▶ [Consigne]:
Quels modèles de boîtiers Canon le passage à lire mentionne-t-il ? Donnez-les tous.

▶ [Passage à lire]:
= = = =
Quand je ne l’avais pas, j’ai regretté. J’ai pu emprunter un RF 400 mm f/2,8L IS USM et, par automatisme, j’ai essayé de dézoomer et c’est là que je me suis rendu compte : c’est bon, c’est acté, le 100-300 mm, c’est à présent l’objectif idéal, parce que polyvalent, lumineux, fiable, et surtout léger. Et ça, pour moi, c’est très important. On peut capturer autant les épreuves que les remises de médailles. On lui adjoint un multiplicateur 1,4x si besoin et c’est parfait.
Et quand êtes-vous passé du reflex à l’hybride ?
Je suis arrivé sur l’hybride un peu sur le tard, lorsque Canon a lancé son EOS R3 (fin 2021 NDLR). j’ai toujours été Canon, même si au final ça importe peu, les constructeurs font tous d’excellents appareils. Mais comme j’avais des objectifs Canon quand j’étais plus jeune, j’y suis resté fidèle.
L’hybride, c’est un énorme confort. J’utilisais avant des EOS-1DX Mark II et III, puis ensuite j’ai essayé un EOS R5 pour me faire un peu la main et enfin le R3.
Est-ce que vous êtes très impressionné par les évolutions, notamment en termes de rafale ou d’autofocus ?
Personnellement, ce sont des choses auxquelles je suis moins sensible. Je trouvais que sur EOS-1DX III, c’était déjà pas mal. De prime abord, je n’ai pas vu d’évolutions très nettes. Mais en effet, le suivi AF moderne, c’est « un truc de dingue », ça apporte un sacré confort. Je l’ai notamment constaté sur les épreuves de gymnastique.
Quant aux fortes rafales, je dois vous avouer que, souvent, je ne m’en sers pas. C’est certes pratique sur certains sports, mais cela devient vite infernal de trier, surtout lorsqu’on doit envoyer les fichiers rapidement.

Je ne suis pas le meilleur technophile : ce qui est primordial pour moi, c’est la question du poids. Avec l’hybride, tout est plus léger et, quand on voyage beaucoup, qu’on a en permanence deux boîtiers autour du cou, c’est salutaire. Le plus compliqué dans ce métier, c’est de durer. Et si on veut durer, on doit faire attention à toutes ces choses-là.
Ensuite, l’obturation silencieuse (électronique) c’est tout bête, mais c’est aussi indispensable. Un photographe doit être le plus discret possible. Par exemple, je suis allé à Versailles, pendant les Jeux, pour shooter de l’équitation durant le concours complet. Et les organisateurs exigent un boîtier silencieux pour ne pas perturber le cheval et son cavalier.
Qu’est-ce qui fut le plus dur pour vous durant les JO ?
Le gros enjeu des jeux est de se renouveler tous les jours en termes de photos, et ce n’est pas évident. Au bout de deux semaines, on va ressentir de la lassitude. Il faut aussi savoir gérer son sommeil, sa fatigue. On n’est pas un athlète, mais quasiment. Quand on rentre chez soi ou dans sa chambre d’hôtel le soir, on prépare son matériel et on essaye de récupérer le plus possible pour le lendemain.
= = = =
▶ [Contenu des données]:
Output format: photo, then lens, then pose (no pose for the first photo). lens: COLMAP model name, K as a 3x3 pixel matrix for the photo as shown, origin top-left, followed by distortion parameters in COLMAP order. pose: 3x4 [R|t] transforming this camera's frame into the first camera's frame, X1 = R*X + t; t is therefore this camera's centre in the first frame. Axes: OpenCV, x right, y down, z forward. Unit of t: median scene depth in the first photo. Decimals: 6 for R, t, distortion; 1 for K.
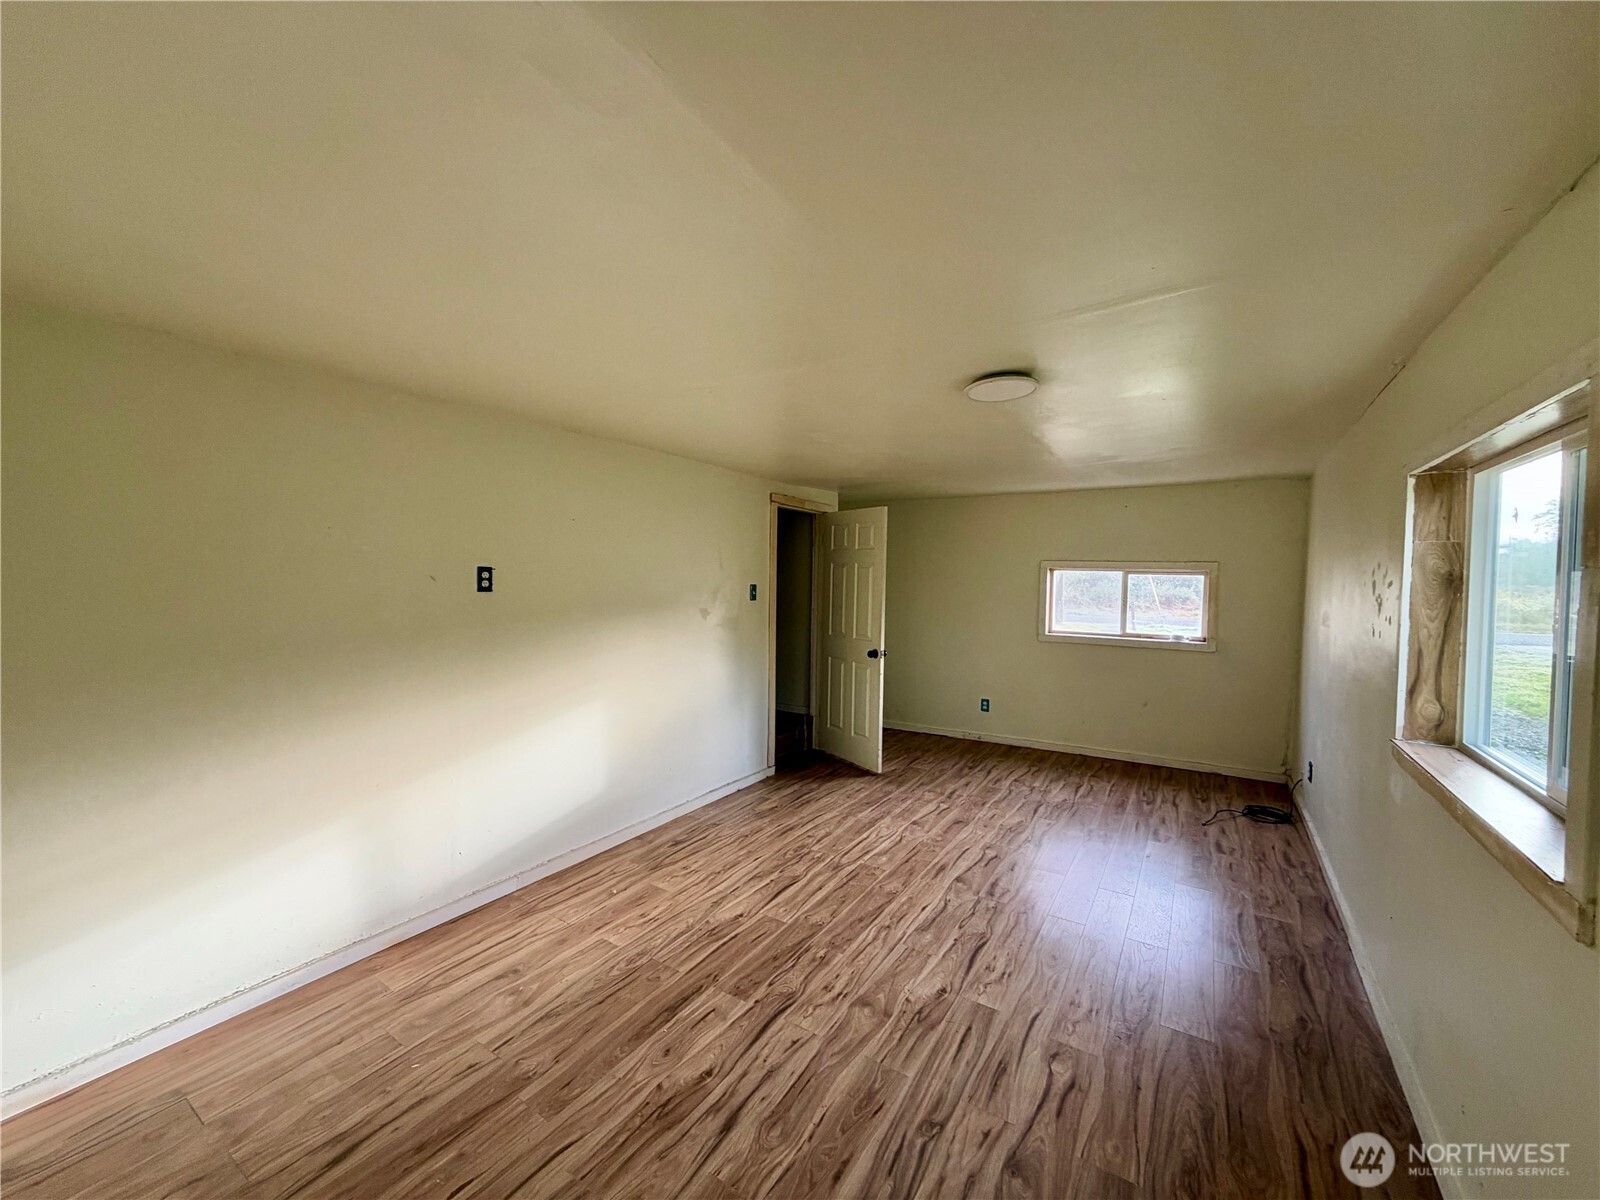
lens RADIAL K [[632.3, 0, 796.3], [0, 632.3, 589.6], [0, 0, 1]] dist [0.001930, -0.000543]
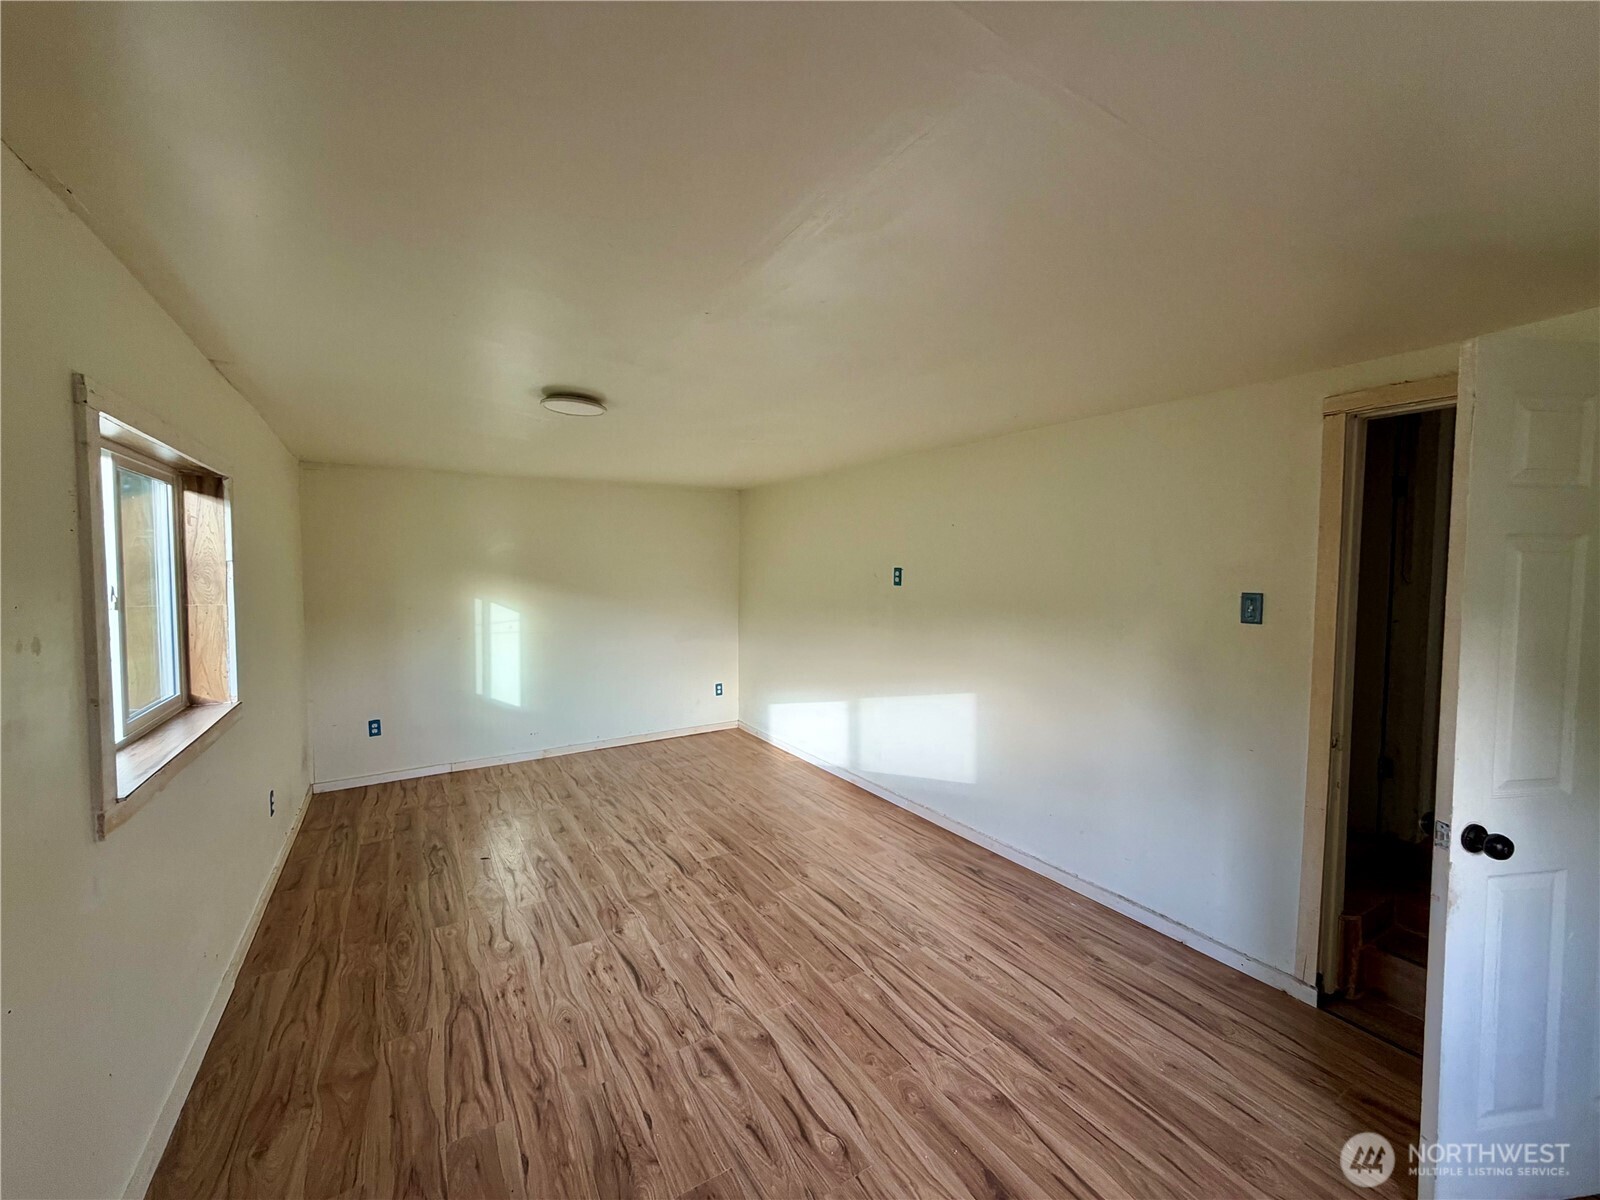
= = = =
▶ [Corrigé]:
- EOS R3
- EOS-1DX Mark II
- EOS-1DX Mark III
- EOS R5